— Anladıklarını sına —
[1] Yedikule yazısında “- Sedat Bornovalı” sözlerinden “güzel şekilde kanıtlamaktadır.” sözlerine kadar uzanan bölümü hiç değiştirmeden yazdır.
[2] Yedikule yazısına göre Francesco Scarella'nın albümü bugün hangi müzede bulunuyor?
[3] Yedikule yazısını kaldığı yerden sürdür.

— Okuma parçası —
::::::::::

İTALYAN SANATÇI FRANCESCO SCARELLA’NIN KALEMİNİNDEN YEDİKULE (1686)
İTALYAN SANATÇI FRANCESCO SCARELLA’NIN KALEMİNİNDEN YEDİKULE(1686)
- Sedat Bornovalı
Yedikule Hisarı, Batılı ziyaretçilerin her zaman ilgisini çekmiştir. Hisarın haşmetli yapısı ve konumu itibarıyla kente yalnızca karadan giriş yapanların değil, deniz yoluyla gelenlerin de zihinlerinde yer ettiği aşikârdır. Bugün Viyana’da Avusturya Ulusal Müzesi’nde cod. 8627 numarasıyla kayıtlı bir albüm bunu en güzel şekilde kanıtlamaktadır.
Batı dünyası kendi varlığı açısından çok önemli bir tehdit saydığı Osmanlı’yı 1683’te Viyana kapılarından püskürtmesiyle, aynı zamanda düşmanını yakından gözlemlemek ve tanımak yolunda bir fırsat da yakaladı. İtalyan sanatçı Francesco Scarella’nın işte böyle bir atmosferde 1686 yılının aralık ayında Kutsal Roma Germen İmparatoru I. Leopold’a takdim ettiği albüm İstanbul’daki bazı mimari eserlerin o dönemdeki ayrıntılarını kavrayabilmemiz açısından son derece kıymetli bilgiler içerir.

::::::::::

— Eldeki malzeme —
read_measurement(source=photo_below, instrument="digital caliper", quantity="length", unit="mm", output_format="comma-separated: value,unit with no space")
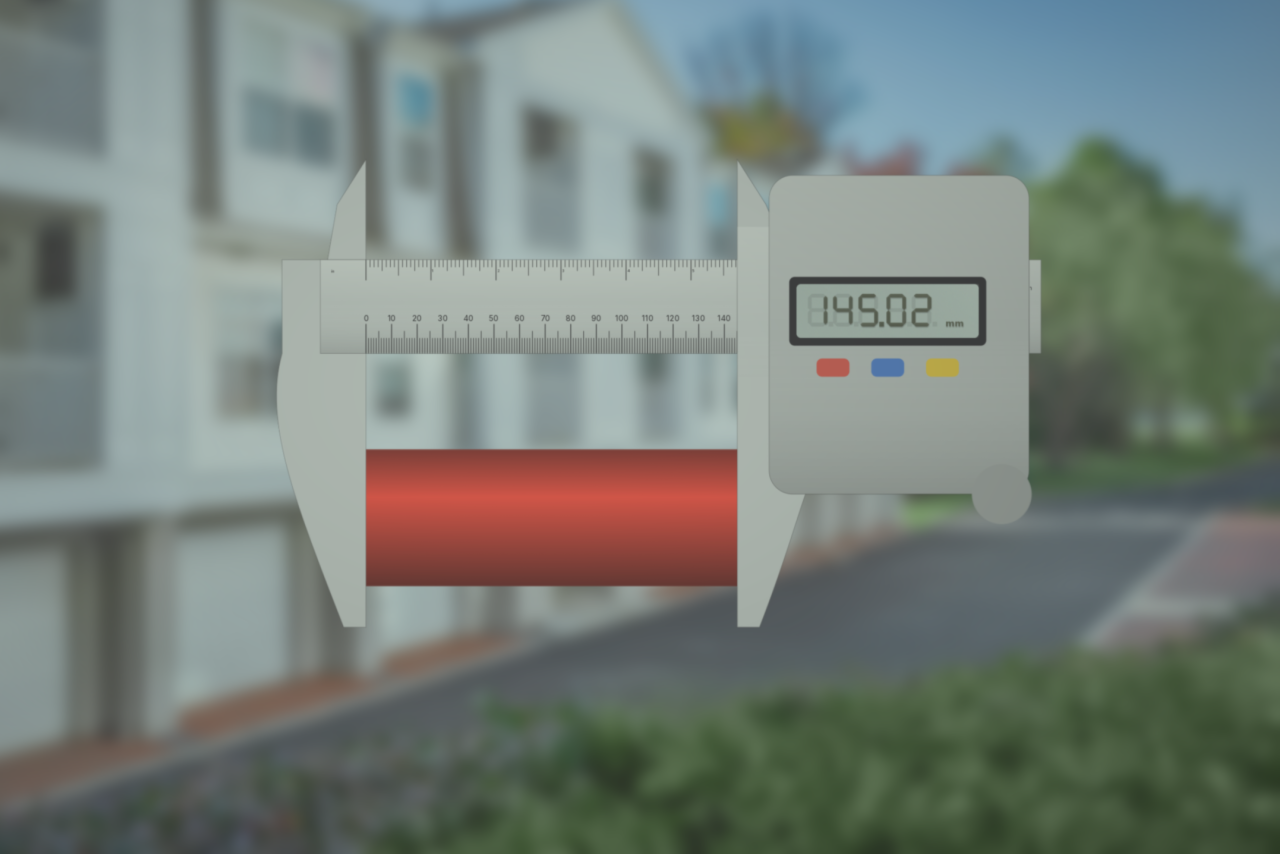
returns 145.02,mm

::::::::::

— Görevlerin yanıtları —
[1]
- Sedat Bornovalı
Yedikule Hisarı, Batılı ziyaretçilerin her zaman ilgisini çekmiştir. Hisarın haşmetli yapısı ve konumu itibarıyla kente yalnızca karadan giriş yapanların değil, deniz yoluyla gelenlerin de zihinlerinde yer ettiği aşikârdır. Bugün Viyana’da Avusturya Ulusal Müzesi’nde cod. 8627 numarasıyla kayıtlı bir albüm bunu en güzel şekilde kanıtlamaktadır.

[2] Viyana'daki Avusturya Ulusal Müzesi'nde, cod. 8627 numarasıyla kayıtlı olarak bulunuyor.

[3]
Scarella, Yedikule’den çok etkilendiğini daha eserin başında hissettirir. Albümünün tanıtım sayfasında içerik bahsinde “İstanbul kenti, Yedikule, Topkapı Sarayı ve Sekiz Selatin Camii” şeklinde bir sıralama yaparak Yedikule’yi padişah sarayının önünde konumlandırır.
Sanatçı İstanbul panoramasını kendisini çok etkilediği belli olan ahşap konut dokusunun hâkimiyetinde yansıtır. Öylesine ki daha sonra ayrı bir çizimini yapacağı Ayasofya’nın kent siluetine etkisi hemen tümüyle kaybolmuştur. Buna rağmen Yedikule resmin en solunda, tam da kentin başlangıç noktasında neredeyse bağımsız bir yapı olarak kent dokusundan sıyrılır. Detayı fark etmek zor olsa da yapı denize doğru konumlanmış gibidir, orijinalinden farklı bir perspektifle yansıtılmıştır.
Yedikule’nin gerçeğe çok uygun ayrıntılarla betimlendiği folyo ise başlı başına bir tarihî belge niteliğindedir. Scarella’nın eseri bir resim albümünden ibaret olduğundan bilgileri nasıl edindiğine dair elimizde açıklayıcı metinler yok ne yazık ki. Diğer taraftan 20 maddeden oluşan lejant bölümü, Scarella’nın çizim yapmak dışında kapsamlı bir hazırlık sürecine gereken önemi verdiğini ve yapıyı bir mihmandar eşliğinde gezerek bilgi topladığını gözler önüne serer.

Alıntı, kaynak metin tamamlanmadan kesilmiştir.